/NoisyNER

A dataset for realistic evaluation of noisy label methods

Primary LanguagePython

NoisyNER dataset

A dataset for evaluation of noisy label methods

About

NoisyNER is a dataset for the evaluation of methods to handle noisy labels when training machine learning models. It is from the NLP/Information Extraction domain and was created through a realistic distant supervision technique. Some highlights and interesting aspects of the data are:

  • Seven sets of labels with differing noise patterns to evaluate different noise levels on the same instances
  • Full parallel clean labels available to compute upper performance bounds or study scenarios where a small amount of gold-standard data can be leveraged
  • Skewed label distribution (typical for Named Entity Recognition tasks)
  • For some label sets: noise level higher than the true label probability
  • Sequential dependencies between the labels

For more details on the dataset and its creation process, please refer to our publication https://ojs.aaai.org/index.php/AAAI/article/view/16938 (published at AAAI'21).

Instructions

  1. Clone this repository
  2. Download the original Estonian NER dataset from https://doi.org/10.15155/1-00-0000-0000-0000-00073L .The official dataset seems to be non available at the moment (temporarily according to the authors), you can also download the file estner.cnll.zip here: https://code.google.com/archive/p/patnlp/downloads . Thanks to @WinterShiver for pointing this out.
  3. Extract the downloaded .zip file and save the "estner.cnll" file in the "data" subdirectory
  4. Run python prepare_data.py with Python3

You will then find in the "data" directory all the dataset files.

Structure

For each of the 7 noisy label sets, we provide the full dataset (with the file ending *_all.tsv) as well as an 80/10/10 train/dev/test split (with the file ending *_train.tsv/*_dev.tsv/*_test.tsv). The splits for the original, clean dataset are estner_clean_{train,dev,test}.tsv.

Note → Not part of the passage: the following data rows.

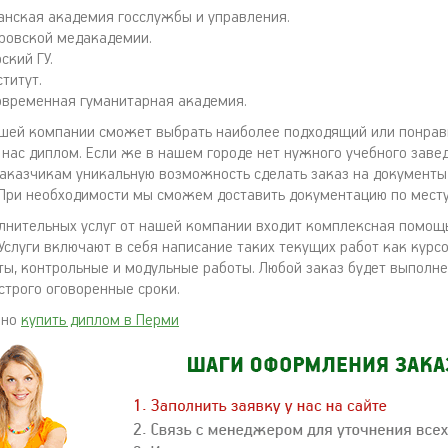
анская академия госслужбы и управления.
ровской медакадемии.
ский ГУ.
титут.
овременная гуманитарная академия.
ашей компании сможет выбрать наиболее подходящий или понра
у нас диплом. Если же в нашем городе нет нужного учебного заве
аказчикам уникальную возможность сделать заказ на документы
. При необходимости мы сможем доставить документацию по мест
лнительных услуг от нашей компании входит комплексная помощь
 Услуги включают в себя написание таких текущих работ как кур
ты, контрольные и модульные работы. Любой заказ будет выполн
строго оговоренные сроки.
жно
купить диплом в Перми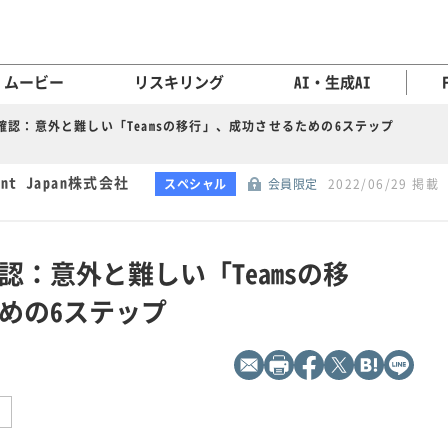
ムービー
リスキリング
AI・生成AI
確認：意外と難しい「Teamsの移行」、成功させるための6ステップ
int Japan株式会社
スペシャル
会員限定
2022/06/29 掲載
：意外と難しい「Teamsの移
めの6ステップ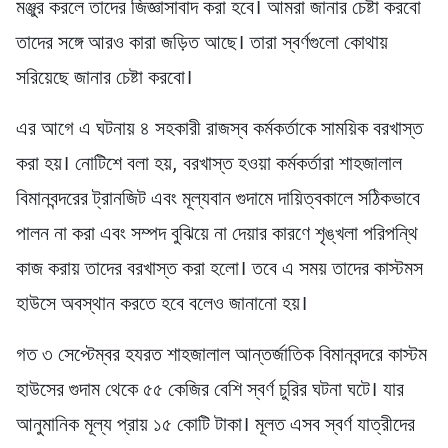
মঞ্জুর করলে তাদের জিজ্ঞাসাবাদ করা হবে। আমরা জানার চেষ্টা করবো
তাদের সঙ্গে আরও কারা জড়িত আছে। তারা স্বর্ণগুলো কোথায়
সরিয়েছে জানার চেষ্টা করবো।
এর আগে এ ঘটনায় ৪ সহকারী রাজস্ব কর্মকর্তাকে সাময়িক বরখাস্ত
করা হয়। নোটিশে বলা হয়, বরখাস্ত হওয়া কর্মকর্তারা শাহজালাল
বিমানবন্দরের ট্রানজিট এবং মূল্যবান গুদামে দায়িত্বকালে সঠিকভাবে
পালন না করা এবং সম্পদ বুঝিয়ে না দেয়ার কারণে শৃঙ্খলা পরিপন্থি
কাজ করায় তাদের বরখাস্ত করা হলো। তবে এ সময় তাদের কাস্টমস
হাউসে অবস্থান করতে হবে বলেও জানানো হয়।
গত ৩ সেপ্টেম্বর হযরত শাহজালাল আন্তর্জাতিক বিমানবন্দরে কাস্টম
হাউসের গুদাম থেকে ৫৫ কেজির বেশি স্বর্ণ চুরির ঘটনা ঘটে। যার
আনুমানিক মূল্য প্রায় ১৫ কোটি টাকা। মূলত এসব স্বর্ণ যাত্রীদের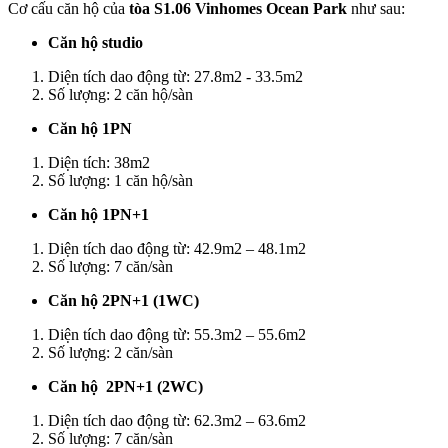
Cơ cấu căn hộ của
tòa S1.06 Vinhomes Ocean Park
như sau:
Căn hộ studio
Diện tích dao động từ: 27.8m2 - 33.5m2
Số lượng: 2 căn hộ/sàn
Căn hộ 1PN
Diện tích: 38m2
Số lượng: 1 căn hộ/sàn
Căn hộ 1PN+1
Diện tích dao động từ: 42.9m2 – 48.1m2
Số lượng: 7 căn/sàn
Căn hộ 2PN+1 (1WC)
Diện tích dao động từ: 55.3m2 – 55.6m2
Số lượng: 2 căn/sàn
Căn hộ 2PN+1 (2WC)
Diện tích dao động từ: 62.3m2 – 63.6m2
Số lượng: 7 căn/sàn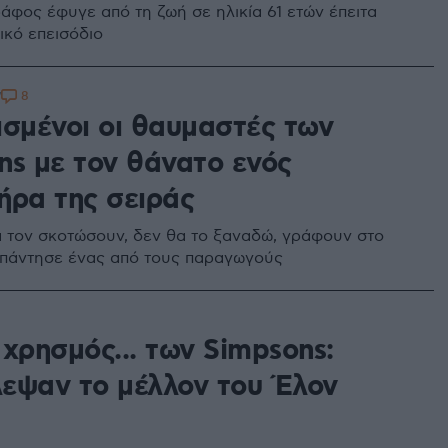
άφος έφυγε από τη ζωή σε ηλικία 61 ετών έπειτα
ικό επεισόδιο
8
7
ισμένοι οι θαυμαστές των
ns με τον θάνατο ενός
ήρα της σειράς
 τον σκοτώσουν, δεν θα το ξαναδώ, γράφουν στο
ι απάντησε ένας από τους παραγωγούς
χρησμός... των Simpsons:
εψαν το μέλλον του Έλον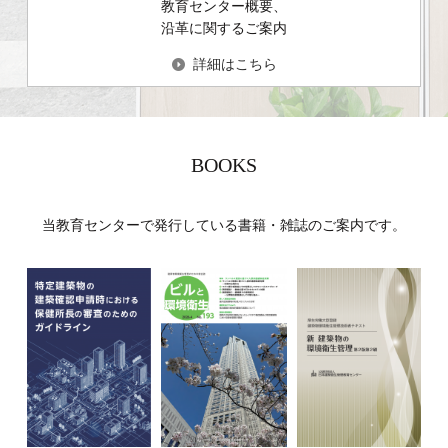
教育センター概要、
沿革に関するご案内
詳細はこちら
BOOKS
当教育センターで発行している書籍・雑誌のご案内です。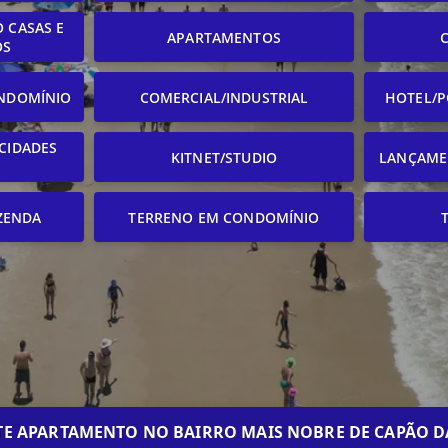
 CASAS E
APARTAMENTOS
OS
NDOMÍNIO
COMERCIAL/INDUSTRIAL
HOTEL/P
CIDADES
KITNET/STUDIO
LANÇAME
ZENDA
TERRENO EM CONDOMÍNIO
TE APARTAMENTO NO BAIRRO MAIS NOBRE DE CAPÃO D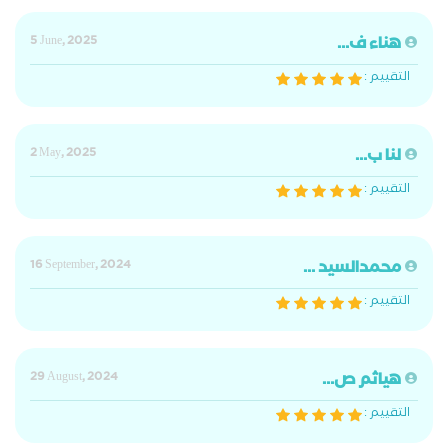
هناء ف...
5 June, 2025
التقييم :
لنا ب...
2 May, 2025
التقييم :
محمدالسيد ...
16 September, 2024
التقييم :
هياثم ص...
29 August, 2024
التقييم :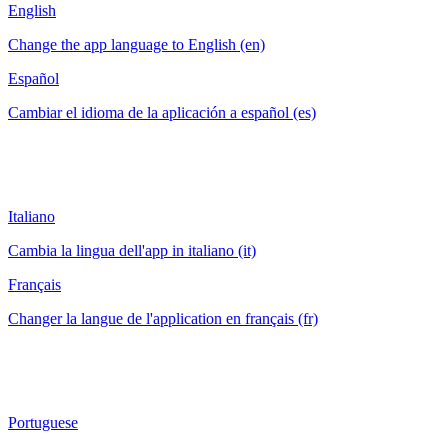
English
Change the app language to English (en)
Español
Cambiar el idioma de la aplicación a español (es)
Italiano
Cambia la lingua dell'app in italiano (it)
Français
Changer la langue de l'application en français (fr)
Portuguese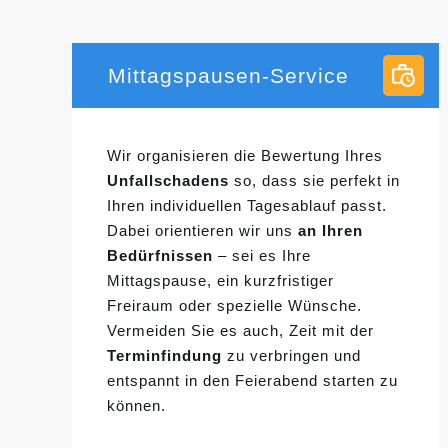
Mittagspausen-Service
Wir organisieren die Bewertung Ihres
Unfallschadens
so, dass sie perfekt in
Ihren individuellen
Tagesablauf passt.
Dabei orientieren wir uns
an Ihren
Bedürfnissen
– sei es Ihre
Mittagspause, ein kurzfristiger
Freiraum oder spezielle Wünsche.
Vermeiden Sie es auch, Zeit mit der
Terminfindung
zu verbringen und
entspannt in den Feierabend starten zu
können.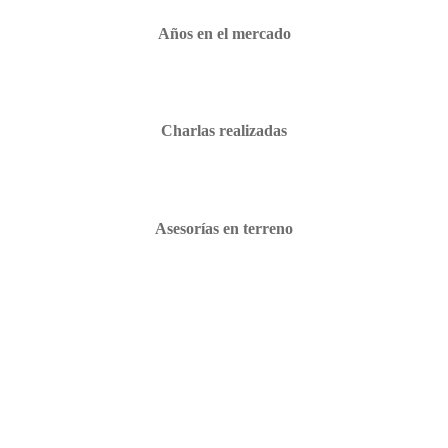
Años en el mercado
Charlas realizadas
Asesorías en terreno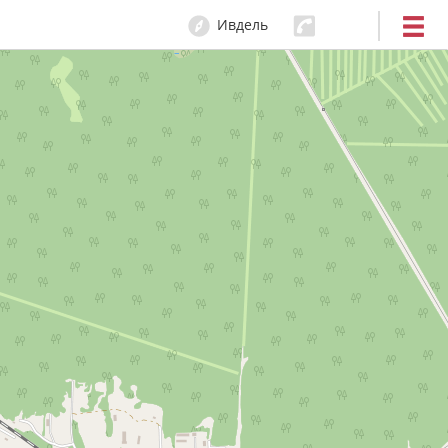
Ивдель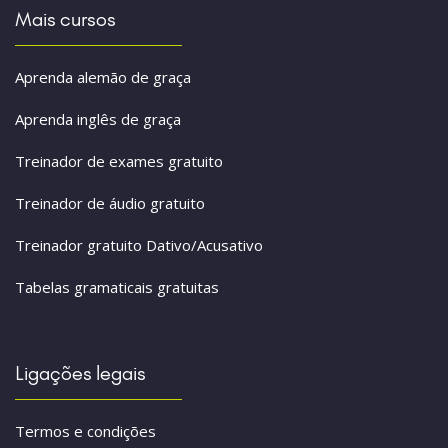
Mais cursos
Aprenda alemão de graça
Aprenda inglês de graça
Treinador de exames gratuito
Treinador de áudio gratuito
Treinador gratuito Dativo/Acusativo
Tabelas gramaticais gratuitas
Ligações legais
Termos e condições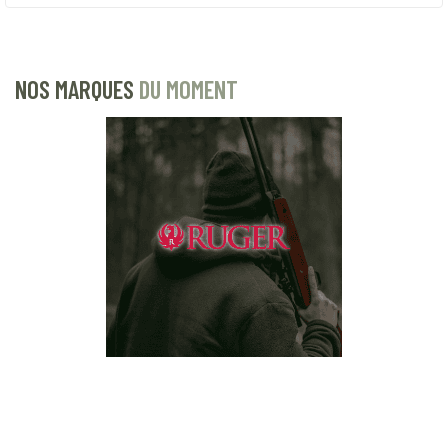
NOS MARQUES
DU MOMENT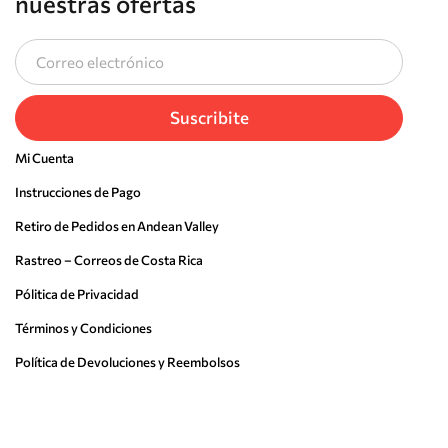
nuestras ofertas
Suscribite
Mi Cuenta
Instrucciones de Pago
Retiro de Pedidos en Andean Valley
Rastreo – Correos de Costa Rica
Pólitica de Privacidad
Términos y Condiciones
Política de Devoluciones y Reembolsos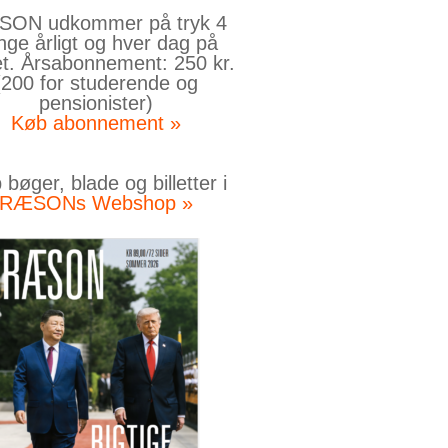
ON udkommer på tryk 4
nge årligt og hver dag på
et. Årsabonnement: 250 kr.
(200 for studerende og
pensionister)
Køb abonnement »
bøger, blade og billetter i
RÆSONs Webshop »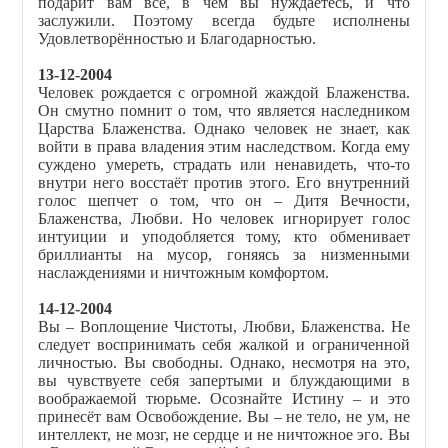
подарит вам всё, в чём вы нуждаетесь, и что
заслужили. Поэтому всегда будьте исполнены
Удовлетворённостью и Благодарностью.
13-12-2004
Человек рождается с огромной жаждой Блаженства.
Он смутно помнит о том, что является наследником
Царства Блаженства. Однако человек не знает, как
войти в права владения этим наследством. Когда ему
суждено умереть, страдать или ненавидеть, что-то
внутри него восстаёт против этого. Его внутренний
голос шепчет о том, что он – Дитя Вечности,
Блаженства, Любви. Но человек игнорирует голос
интуиции и уподобляется тому, кто обменивает
бриллианты на мусор, гоняясь за низменными
наслаждениями и ничтожным комфортом.
14-12-2004
Вы – Воплощение Чистоты, Любви, Блаженства. Не
следует воспринимать себя жалкой и ограниченной
личностью. Вы свободны. Однако, несмотря на это,
вы чувствуете себя запертыми и блуждающими в
воображаемой тюрьме. Осознайте Истину – и это
принесёт вам Освобождение. Вы – не тело, не ум, не
интеллект, не мозг, не сердце и не ничтожное эго. Вы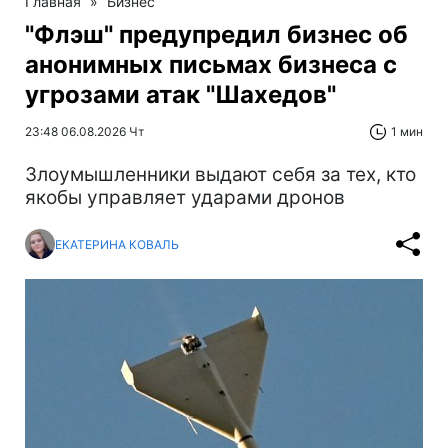
Главная
»
Бизнес
"Флэш" предупредил бизнес об
анонимных письмах бизнеса с
угрозами атак "Шахедов"
23:48 06.08.2026 Чт
1 мин
Злоумышленники выдают себя за тех, кто
якобы управляет ударами дронов
ЕКАТЕРИНА КОВАЛЬ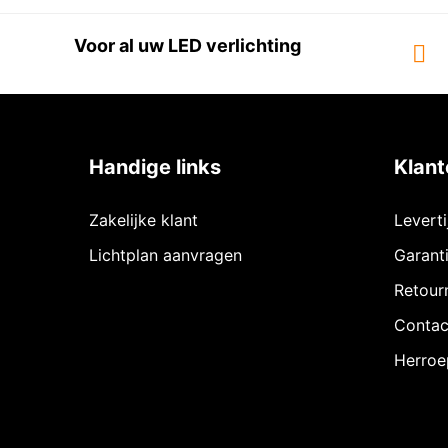
Voor al uw LED verlichting
Handige links
Klant
Zakelijke klant
Levert
Lichtplan aanvragen
Garant
Retour
Contac
Herroe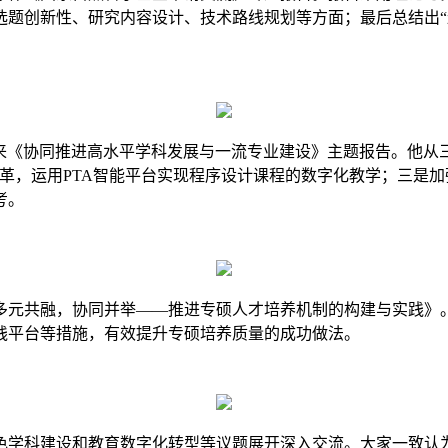
选题创新性、研究内容设计、技术路线规划等方面；最后总结出
带来《协同推进高水平学科发展与一流专业建设》主题报告。他从
革，运用PTA智能平台实现程序设计课程的数字化教学；三是加强
考。
多元共融，协同并举
——推进专硕人才培养机制的构建与实践》
践平台等措施，有效提升专硕培养质量的成功做法。
色学科建设和教育数字化转型等议题展开深入交流。大家一致认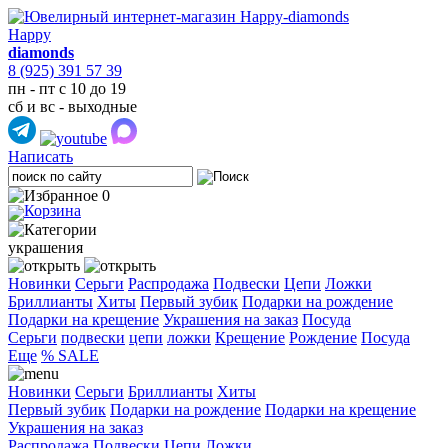
Happy
diamonds
8 (925) 391 57 39
пн - пт с 10 до 19
сб и вс - выходные
Написать
0
украшения
Новинки
Серьги
Распродажа
Подвески
Цепи
Ложки
Бриллианты
Хиты
Первый зубик
Подарки на рождение
Подарки на крещение
Украшения на заказ
Посуда
Cерьги
подвески
цепи
ложки
Крещение
Рождение
Посуда
Еще
% SALE
Новинки
Серьги
Бриллианты
Хиты
Первый зубик
Подарки на рождение
Подарки на крещение
Украшения на заказ
Распродажа
Подвески
Цепи
Ложки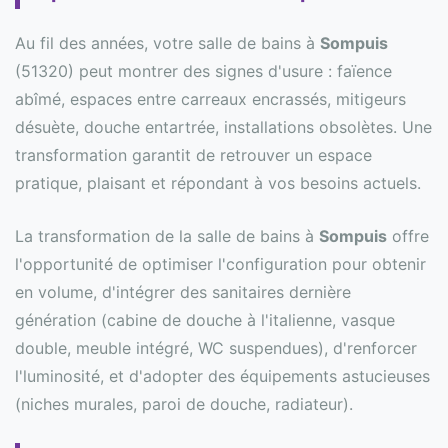
Au fil des années, votre salle de bains à
Sompuis
(51320) peut montrer des signes d'usure : faïence
abîmé, espaces entre carreaux encrassés, mitigeurs
désuète, douche entartrée, installations obsolètes. Une
transformation garantit de retrouver un espace
pratique, plaisant et répondant à vos besoins actuels.
La transformation de la salle de bains à
Sompuis
offre
l'opportunité de optimiser l'configuration pour obtenir
en volume, d'intégrer des sanitaires dernière
génération (cabine de douche à l'italienne, vasque
double, meuble intégré, WC suspendues), d'renforcer
l'luminosité, et d'adopter des équipements astucieuses
(niches murales, paroi de douche, radiateur).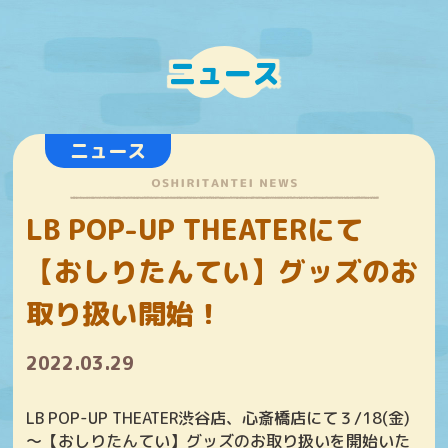
ニュース
ニュース
LB POP-UP THEATERにて
【おしりたんてい】グッズのお
取り扱い開始！
2022.03.29
LB POP-UP THEATER渋谷店、心斎橋店にて３/18(金)
～【おしりたんてい】グッズのお取り扱いを開始いた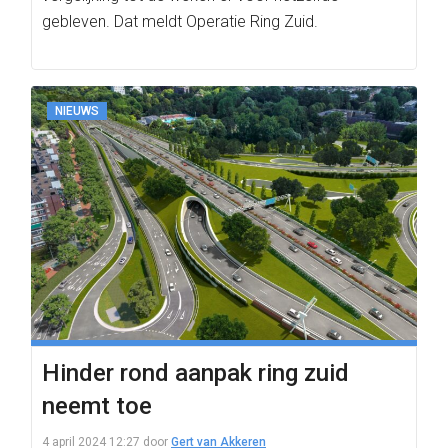
gebleven. Dat meldt Operatie Ring Zuid.
NIEUWS
Hinder rond aanpak ring zuid
neemt toe
4 april 2024 12:27
door
Gert van Akkeren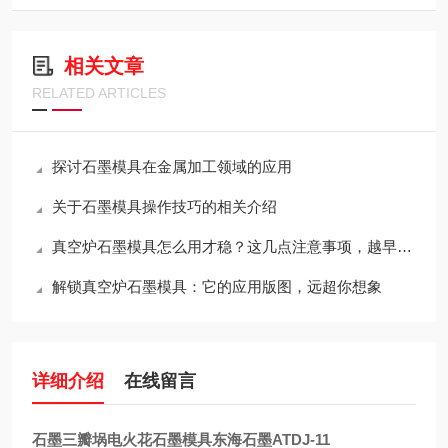
相关文章
RELATED ARTICLES
探讨石墨模具在金属加工领域的应用
关于石墨模具操作技巧的相关介绍
真空炉石墨模具怎么用才稳？这几点注意事项，越早知道越省心
解锁真空炉石墨模具：它的应用版图，远超你想象
详细介绍
在线留言
石墨三瓣埚电火花石墨模具东海石墨ATDJ-11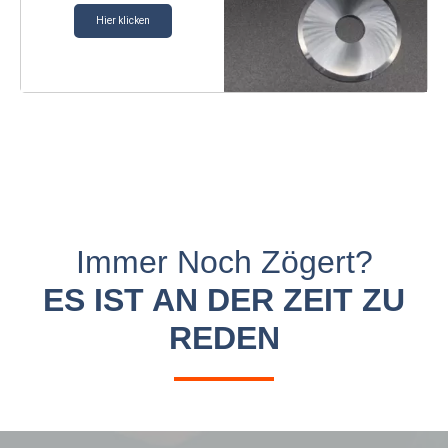
Hier klicken
Immer Noch Zögert?
ES IST AN DER ZEIT ZU
REDEN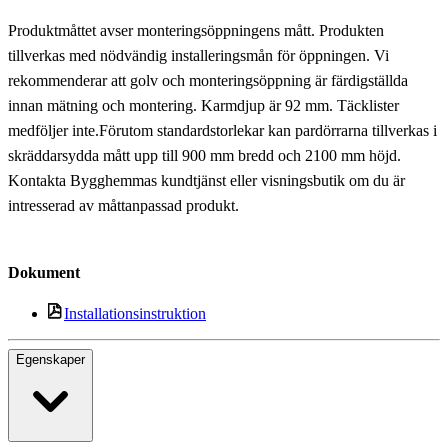
Produktmåttet avser monteringsöppningens mått. Produkten
tillverkas med nödvändig installeringsmån för öppningen. Vi
rekommenderar att golv och monteringsöppning är färdigställda
innan mätning och montering. Karmdjup är 92 mm. Täcklister
medföljer inte.Förutom standardstorlekar kan pardörrarna tillverkas i
skräddarsydda mått upp till 900 mm bredd och 2100 mm höjd.
Kontakta Bygghemmas kundtjänst eller visningsbutik om du är
intresserad av måttanpassad produkt.
Dokument
Installationsinstruktion
Egenskaper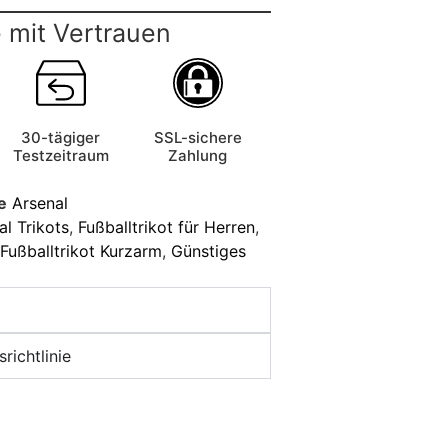
 mit Vertrauen
30-tägiger
SSL-sichere
Testzeitraum
Zahlung
e
Arsenal
l Trikots
,
Fußballtrikot für Herren
,
Fußballtrikot Kurzarm
,
Günstiges
richtlinie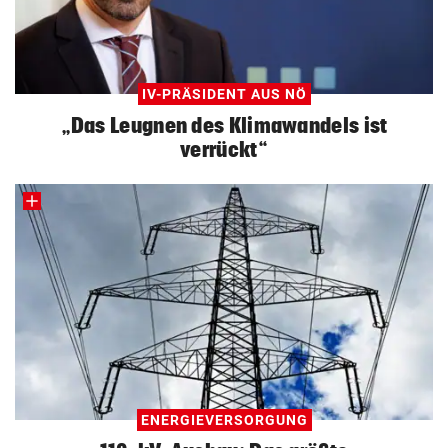
IV-PRÄSIDENT AUS NÖ
„Das Leugnen des Klimawandels ist
verrückt“
ENERGIEVERSORGUNG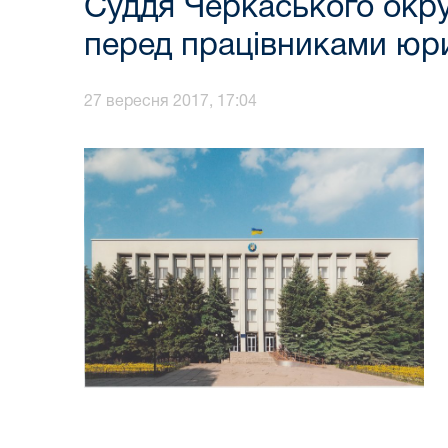
Суддя Черкаського окру
перед працівниками юри
27 вересня 2017, 17:04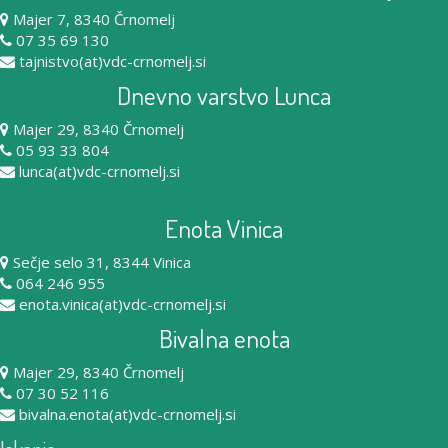
Majer 7, 8340 Črnomelj
07 35 69 130
tajnistvo(at)vdc-crnomelj.si
Dnevno varstvo Lunca
Majer 29, 8340 Črnomelj
05 93 33 804
lunca(at)vdc-crnomelj.si
Enota Vinica
Sečje selo 31, 8344 Vinica
064 246 955
enota.vinica(at)vdc-crnomelj.si
Bivalna enota
Majer 29, 8340 Črnomelj
07 30 52 116
bivalna.enota(at)vdc-crnomelj.si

All files are tsv files with the same structure. The structure follows the CoNLL standard for NER datasets. Each line corresponds to one word or token. The first column gives the actual token. The last column gives the label. The two middle columns give additional, grammatical features which used to be leveraged by NLP methods but are often ignored by modern neural methods.

Contact Sources & Citations

For more details, please refer to our publication. If you have any questions or if you run into any issues, feel free to contact us.

When you work with this dataset, please consider citing us as

Hedderich, Zhu and Klakow.

Analysing the Noise Model Error for Realistic Noisy Label Data.

AAAI 2021

https://ojs.aaai.org/index.php/AAAI/article/view/16938

@inproceedings{hedderich2021analysing,
  title={Analysing the Noise Model Error for Realistic Noisy Label Data},
  author={Hedderich, Michael A and Zhu, Dawei and Klakow, Dietrich},
  booktitle={Proceedings of the AAAI Conference on Artificial Intelligence},
  volume={35},
  number={9},
  pages={7675--7684},
  year={2021}
}

This noisy label dataset is based on an existing NER dataset for Estonian. Please cite this work as well.

The original dataset and the clean labels are from

Laur, S. (2013).

Nimeüksuste korpus. Center of Estonian Language Resources.

https://doi.org/10.15155/1-00-0000-0000-0000-00073L

@inproceedings{tkachenko-etal-2013-named,
    title = "Named Entity Recognition in {E}stonian",
    author = "Tkachenko, Alexander  and  Petmanson, Timo  and  Laur, Sven",
    booktitle = "Proceedings of the 4th Biennial International Workshop on {B}alto-{S}lavic Natural Language Processing",
    year = "2013",
    publisher = "Association for Computational Linguistics",
    url = "https://www.aclweb.org/anthology/W13-2412",
}

The original dataset is licensed under CC-BY-NC. We provide our noisy labels under CC-BY 4.0.